**Activity**
Only a slice of the listing below is wanted. Retype the lines from the one containing "Bauer A., Nimmo" through the one containing "Bourneuf E., Otz", exactly, both ends included.

**Data for analysis**
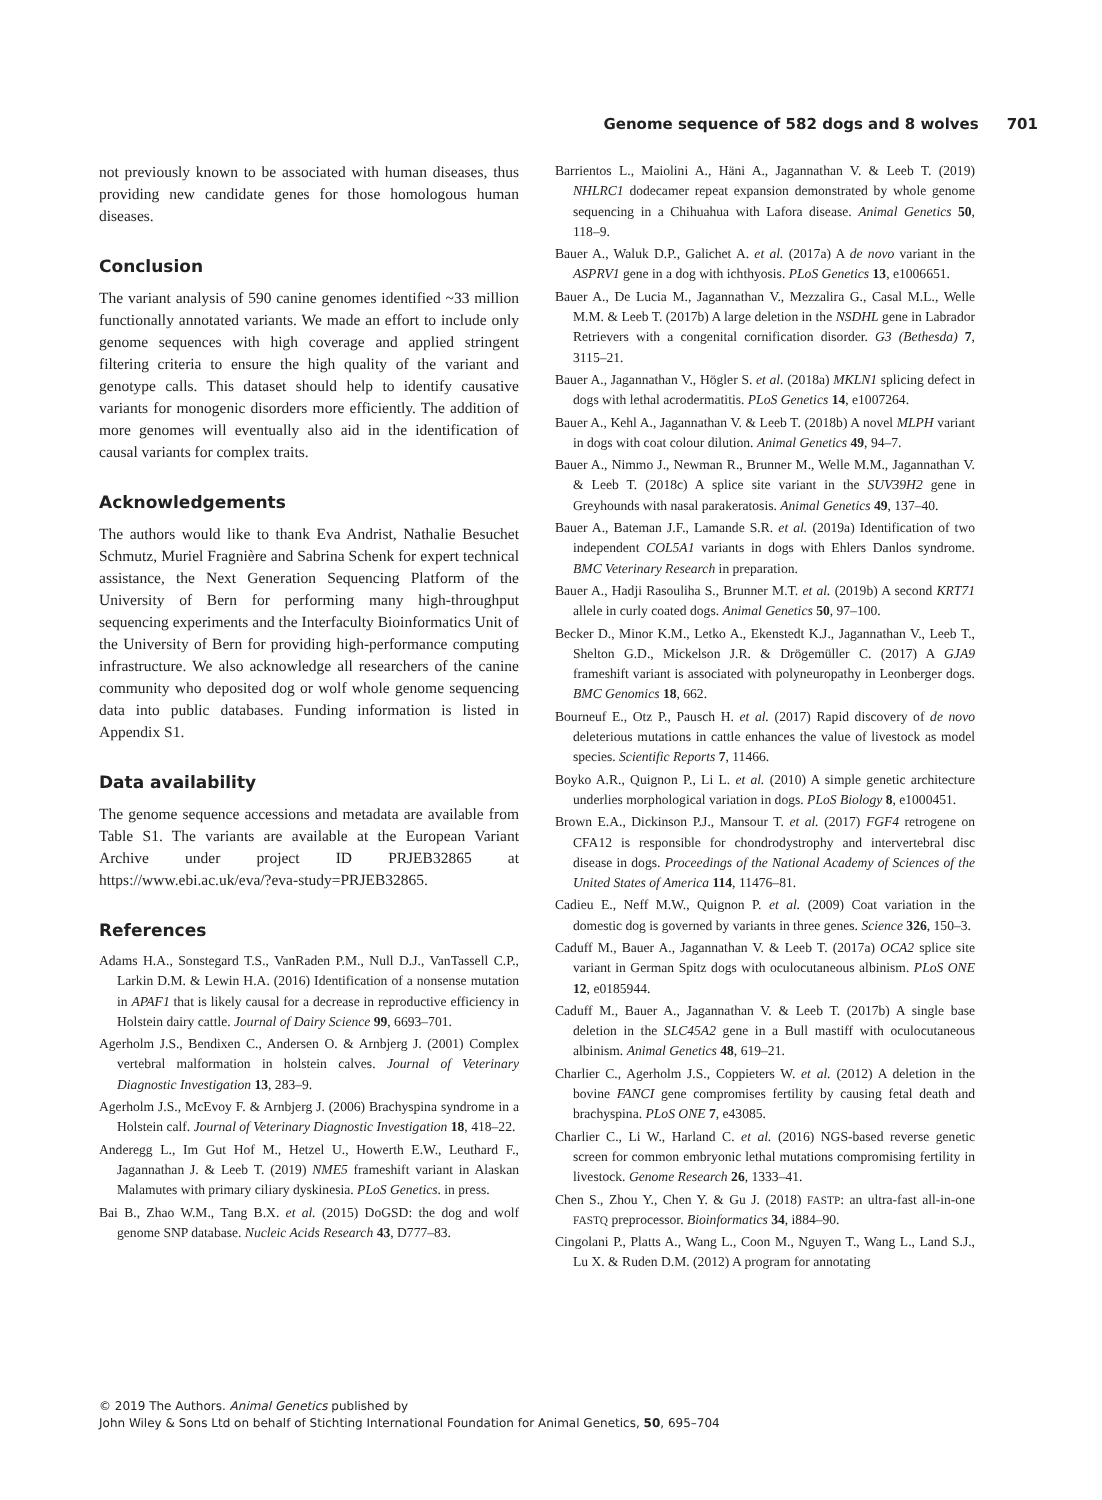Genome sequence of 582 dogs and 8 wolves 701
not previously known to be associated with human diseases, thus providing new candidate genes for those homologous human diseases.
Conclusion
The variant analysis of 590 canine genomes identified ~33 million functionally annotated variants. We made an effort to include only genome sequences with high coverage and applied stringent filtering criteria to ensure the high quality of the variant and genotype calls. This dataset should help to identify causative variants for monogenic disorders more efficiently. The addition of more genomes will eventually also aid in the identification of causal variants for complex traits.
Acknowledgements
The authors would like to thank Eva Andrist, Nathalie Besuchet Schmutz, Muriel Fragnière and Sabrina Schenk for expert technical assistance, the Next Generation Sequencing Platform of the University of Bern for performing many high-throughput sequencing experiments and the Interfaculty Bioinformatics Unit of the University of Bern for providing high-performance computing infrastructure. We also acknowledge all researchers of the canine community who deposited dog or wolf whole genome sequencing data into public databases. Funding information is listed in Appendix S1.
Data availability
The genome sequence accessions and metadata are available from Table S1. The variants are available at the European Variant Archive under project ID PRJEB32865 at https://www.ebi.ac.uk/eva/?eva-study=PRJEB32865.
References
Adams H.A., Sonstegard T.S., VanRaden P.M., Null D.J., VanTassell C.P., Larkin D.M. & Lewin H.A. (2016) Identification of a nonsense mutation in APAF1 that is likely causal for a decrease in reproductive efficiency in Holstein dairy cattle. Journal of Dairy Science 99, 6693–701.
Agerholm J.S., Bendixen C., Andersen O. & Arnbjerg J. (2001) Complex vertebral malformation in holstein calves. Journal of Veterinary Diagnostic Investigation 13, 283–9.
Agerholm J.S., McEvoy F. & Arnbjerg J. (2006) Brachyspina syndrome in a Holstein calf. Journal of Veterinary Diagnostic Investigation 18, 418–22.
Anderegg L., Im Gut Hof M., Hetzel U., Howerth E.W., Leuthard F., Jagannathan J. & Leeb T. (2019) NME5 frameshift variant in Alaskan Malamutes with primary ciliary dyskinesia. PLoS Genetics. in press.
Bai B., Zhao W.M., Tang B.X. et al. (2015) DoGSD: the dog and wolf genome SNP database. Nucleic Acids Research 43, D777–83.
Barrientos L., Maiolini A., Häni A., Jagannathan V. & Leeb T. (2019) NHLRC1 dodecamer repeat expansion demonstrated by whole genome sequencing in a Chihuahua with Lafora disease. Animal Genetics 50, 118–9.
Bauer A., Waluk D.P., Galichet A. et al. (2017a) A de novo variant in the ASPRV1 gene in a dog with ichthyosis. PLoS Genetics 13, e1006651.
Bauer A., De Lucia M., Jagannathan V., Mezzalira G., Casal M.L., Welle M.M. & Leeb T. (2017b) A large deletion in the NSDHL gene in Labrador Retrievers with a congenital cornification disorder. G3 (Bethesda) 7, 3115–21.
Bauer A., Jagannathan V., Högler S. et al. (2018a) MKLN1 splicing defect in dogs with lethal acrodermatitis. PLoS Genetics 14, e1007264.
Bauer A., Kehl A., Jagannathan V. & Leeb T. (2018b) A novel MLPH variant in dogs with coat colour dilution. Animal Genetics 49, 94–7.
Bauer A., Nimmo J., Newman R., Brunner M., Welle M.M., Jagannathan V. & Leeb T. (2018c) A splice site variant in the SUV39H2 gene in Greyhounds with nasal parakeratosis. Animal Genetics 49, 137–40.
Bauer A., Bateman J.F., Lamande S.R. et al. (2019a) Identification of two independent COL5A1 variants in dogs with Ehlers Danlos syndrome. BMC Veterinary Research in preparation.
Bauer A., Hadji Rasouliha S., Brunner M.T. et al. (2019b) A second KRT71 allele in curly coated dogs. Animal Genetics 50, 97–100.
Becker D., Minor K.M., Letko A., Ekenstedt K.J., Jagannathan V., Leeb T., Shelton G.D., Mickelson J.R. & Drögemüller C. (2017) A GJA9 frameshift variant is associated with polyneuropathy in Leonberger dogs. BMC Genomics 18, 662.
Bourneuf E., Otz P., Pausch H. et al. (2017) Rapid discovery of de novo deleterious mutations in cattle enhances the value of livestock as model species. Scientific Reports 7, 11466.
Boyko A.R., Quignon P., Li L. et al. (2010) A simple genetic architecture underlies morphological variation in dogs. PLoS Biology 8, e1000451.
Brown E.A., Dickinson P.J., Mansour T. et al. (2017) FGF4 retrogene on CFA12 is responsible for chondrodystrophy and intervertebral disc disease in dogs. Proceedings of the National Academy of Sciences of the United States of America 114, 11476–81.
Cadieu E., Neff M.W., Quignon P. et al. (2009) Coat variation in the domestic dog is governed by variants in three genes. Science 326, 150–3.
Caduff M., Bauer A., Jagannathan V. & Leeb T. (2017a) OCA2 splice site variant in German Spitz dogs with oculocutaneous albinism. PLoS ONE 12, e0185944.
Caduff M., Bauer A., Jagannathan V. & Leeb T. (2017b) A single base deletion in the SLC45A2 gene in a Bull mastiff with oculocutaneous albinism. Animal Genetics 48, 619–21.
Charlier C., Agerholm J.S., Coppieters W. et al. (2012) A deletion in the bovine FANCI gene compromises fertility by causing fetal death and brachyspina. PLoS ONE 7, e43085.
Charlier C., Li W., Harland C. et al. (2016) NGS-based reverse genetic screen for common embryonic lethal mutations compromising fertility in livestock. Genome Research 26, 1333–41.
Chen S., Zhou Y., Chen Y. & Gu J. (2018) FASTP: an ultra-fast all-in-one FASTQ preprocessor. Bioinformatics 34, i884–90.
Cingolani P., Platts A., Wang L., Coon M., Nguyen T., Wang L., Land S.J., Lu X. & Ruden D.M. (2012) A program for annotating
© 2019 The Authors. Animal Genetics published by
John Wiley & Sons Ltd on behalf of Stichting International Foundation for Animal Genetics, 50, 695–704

---

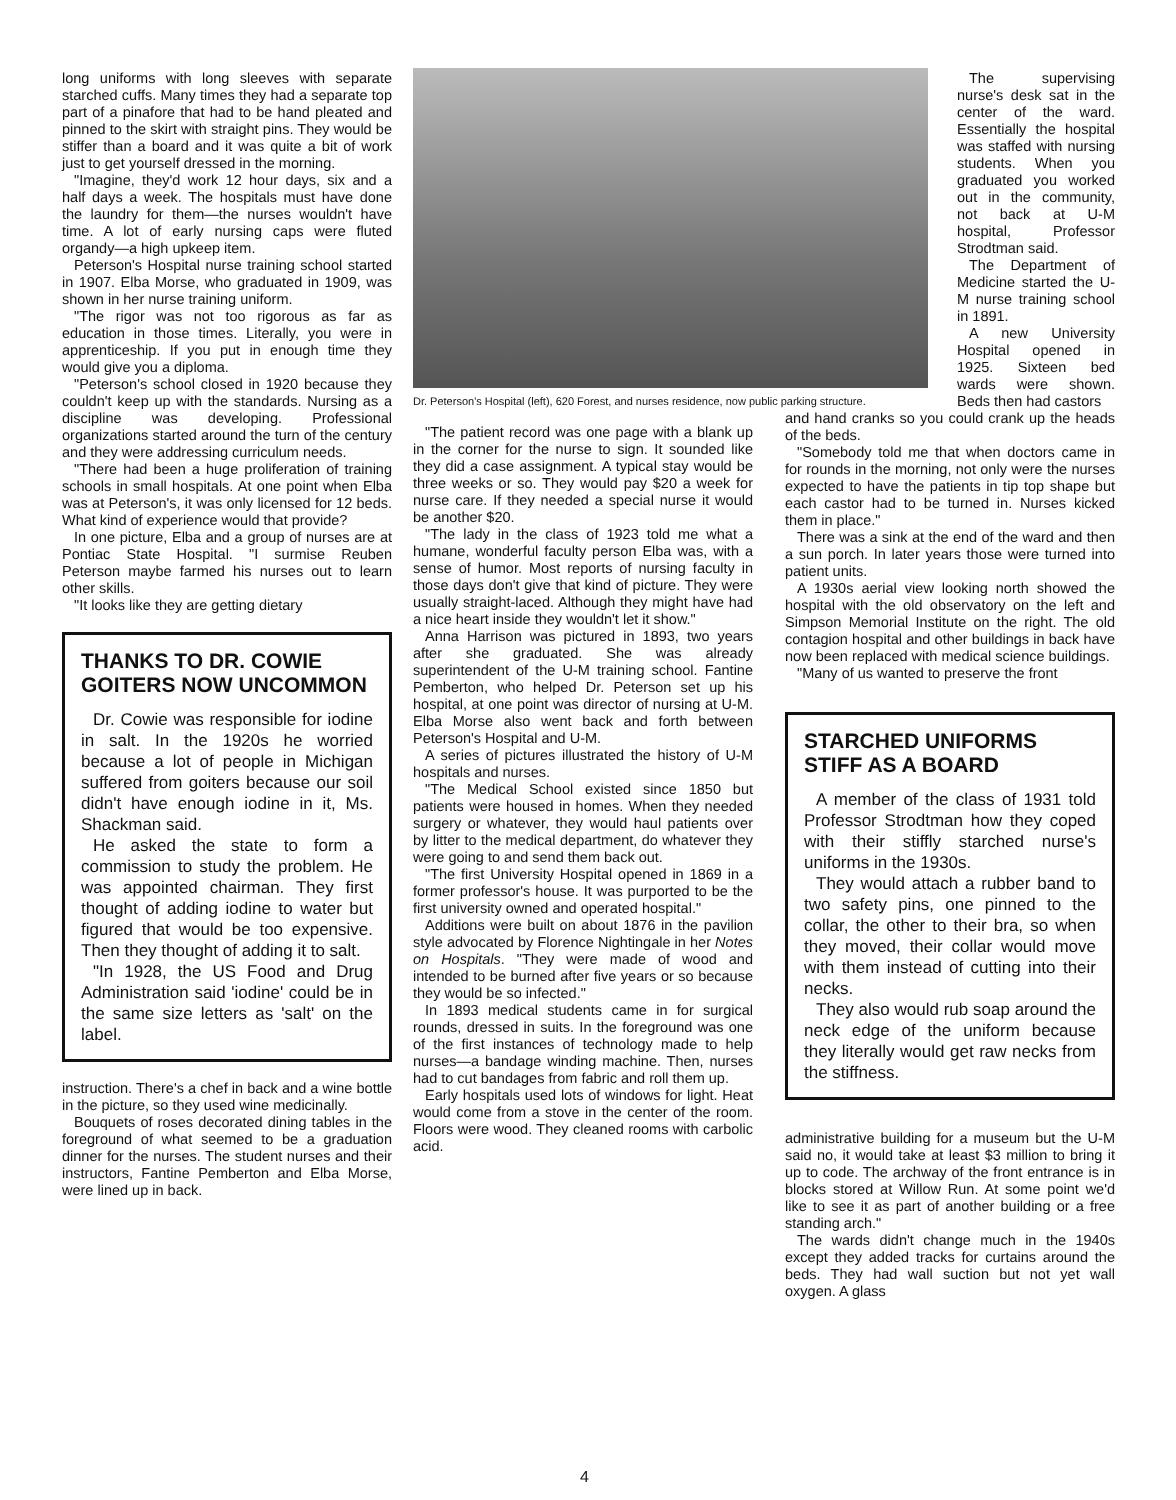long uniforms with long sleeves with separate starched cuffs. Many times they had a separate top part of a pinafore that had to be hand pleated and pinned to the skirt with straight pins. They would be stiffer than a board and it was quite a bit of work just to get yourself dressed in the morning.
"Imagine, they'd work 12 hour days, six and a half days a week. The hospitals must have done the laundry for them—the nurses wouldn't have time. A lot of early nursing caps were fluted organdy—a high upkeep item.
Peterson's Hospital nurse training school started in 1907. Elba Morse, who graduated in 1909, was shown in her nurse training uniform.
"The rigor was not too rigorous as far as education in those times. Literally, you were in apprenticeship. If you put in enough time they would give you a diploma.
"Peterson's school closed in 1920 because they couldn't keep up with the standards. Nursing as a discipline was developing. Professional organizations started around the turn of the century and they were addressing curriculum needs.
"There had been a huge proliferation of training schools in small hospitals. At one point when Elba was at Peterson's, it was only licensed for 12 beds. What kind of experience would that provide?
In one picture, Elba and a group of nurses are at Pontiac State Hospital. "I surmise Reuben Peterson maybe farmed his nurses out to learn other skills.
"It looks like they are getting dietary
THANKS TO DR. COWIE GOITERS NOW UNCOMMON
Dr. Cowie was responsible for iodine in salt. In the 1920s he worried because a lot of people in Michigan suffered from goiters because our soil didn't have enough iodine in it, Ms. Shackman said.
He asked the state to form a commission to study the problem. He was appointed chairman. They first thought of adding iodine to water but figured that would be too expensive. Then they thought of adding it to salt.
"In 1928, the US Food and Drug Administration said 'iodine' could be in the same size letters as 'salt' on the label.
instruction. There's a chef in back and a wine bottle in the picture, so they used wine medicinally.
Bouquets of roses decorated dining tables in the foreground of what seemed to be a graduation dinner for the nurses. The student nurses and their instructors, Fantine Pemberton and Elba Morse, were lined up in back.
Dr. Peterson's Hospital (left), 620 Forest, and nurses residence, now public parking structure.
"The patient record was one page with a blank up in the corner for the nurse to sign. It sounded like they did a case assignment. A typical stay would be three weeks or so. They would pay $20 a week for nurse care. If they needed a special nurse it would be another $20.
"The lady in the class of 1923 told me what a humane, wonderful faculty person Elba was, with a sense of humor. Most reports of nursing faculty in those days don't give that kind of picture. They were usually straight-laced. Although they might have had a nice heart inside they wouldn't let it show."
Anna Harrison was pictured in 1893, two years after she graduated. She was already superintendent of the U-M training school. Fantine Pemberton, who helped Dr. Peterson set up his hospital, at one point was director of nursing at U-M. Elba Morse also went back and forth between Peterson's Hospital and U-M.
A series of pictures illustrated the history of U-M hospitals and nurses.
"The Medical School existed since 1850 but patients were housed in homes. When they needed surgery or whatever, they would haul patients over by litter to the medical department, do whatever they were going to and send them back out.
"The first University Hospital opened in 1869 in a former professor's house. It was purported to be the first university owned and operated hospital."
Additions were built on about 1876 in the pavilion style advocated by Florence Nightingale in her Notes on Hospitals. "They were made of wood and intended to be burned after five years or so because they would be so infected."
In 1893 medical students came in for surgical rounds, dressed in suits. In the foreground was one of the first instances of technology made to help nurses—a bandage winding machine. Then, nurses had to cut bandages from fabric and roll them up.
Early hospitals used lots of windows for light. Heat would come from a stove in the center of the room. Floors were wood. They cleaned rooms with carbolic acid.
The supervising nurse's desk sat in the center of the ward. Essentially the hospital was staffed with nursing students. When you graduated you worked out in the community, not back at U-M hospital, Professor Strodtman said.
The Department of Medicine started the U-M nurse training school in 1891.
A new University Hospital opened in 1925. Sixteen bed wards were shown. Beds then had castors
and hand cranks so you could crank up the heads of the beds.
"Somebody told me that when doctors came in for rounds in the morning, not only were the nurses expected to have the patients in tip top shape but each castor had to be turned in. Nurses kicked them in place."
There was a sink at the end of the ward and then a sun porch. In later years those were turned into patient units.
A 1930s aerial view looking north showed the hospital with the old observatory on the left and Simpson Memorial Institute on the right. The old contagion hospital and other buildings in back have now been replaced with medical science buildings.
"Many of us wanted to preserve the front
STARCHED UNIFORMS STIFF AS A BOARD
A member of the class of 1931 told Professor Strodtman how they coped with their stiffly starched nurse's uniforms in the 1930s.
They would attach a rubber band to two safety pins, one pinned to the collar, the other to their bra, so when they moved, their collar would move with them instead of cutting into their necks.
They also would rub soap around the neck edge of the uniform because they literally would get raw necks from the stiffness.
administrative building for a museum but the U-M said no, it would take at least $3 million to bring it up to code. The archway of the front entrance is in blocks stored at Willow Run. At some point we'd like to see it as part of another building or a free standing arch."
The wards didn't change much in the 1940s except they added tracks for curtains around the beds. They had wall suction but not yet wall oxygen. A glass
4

**Output of the task**
Bauer A., Nimmo J., Newman R., Brunner M., Welle M.M., Jagannathan V. & Leeb T. (2018c) A splice site variant in the SUV39H2 gene in Greyhounds with nasal parakeratosis. Animal Genetics 49, 137–40.
Bauer A., Bateman J.F., Lamande S.R. et al. (2019a) Identification of two independent COL5A1 variants in dogs with Ehlers Danlos syndrome. BMC Veterinary Research in preparation.
Bauer A., Hadji Rasouliha S., Brunner M.T. et al. (2019b) A second KRT71 allele in curly coated dogs. Animal Genetics 50, 97–100.
Becker D., Minor K.M., Letko A., Ekenstedt K.J., Jagannathan V., Leeb T., Shelton G.D., Mickelson J.R. & Drögemüller C. (2017) A GJA9 frameshift variant is associated with polyneuropathy in Leonberger dogs. BMC Genomics 18, 662.
Bourneuf E., Otz P., Pausch H. et al. (2017) Rapid discovery of de novo deleterious mutations in cattle enhances the value of livestock as model species. Scientific Reports 7, 11466.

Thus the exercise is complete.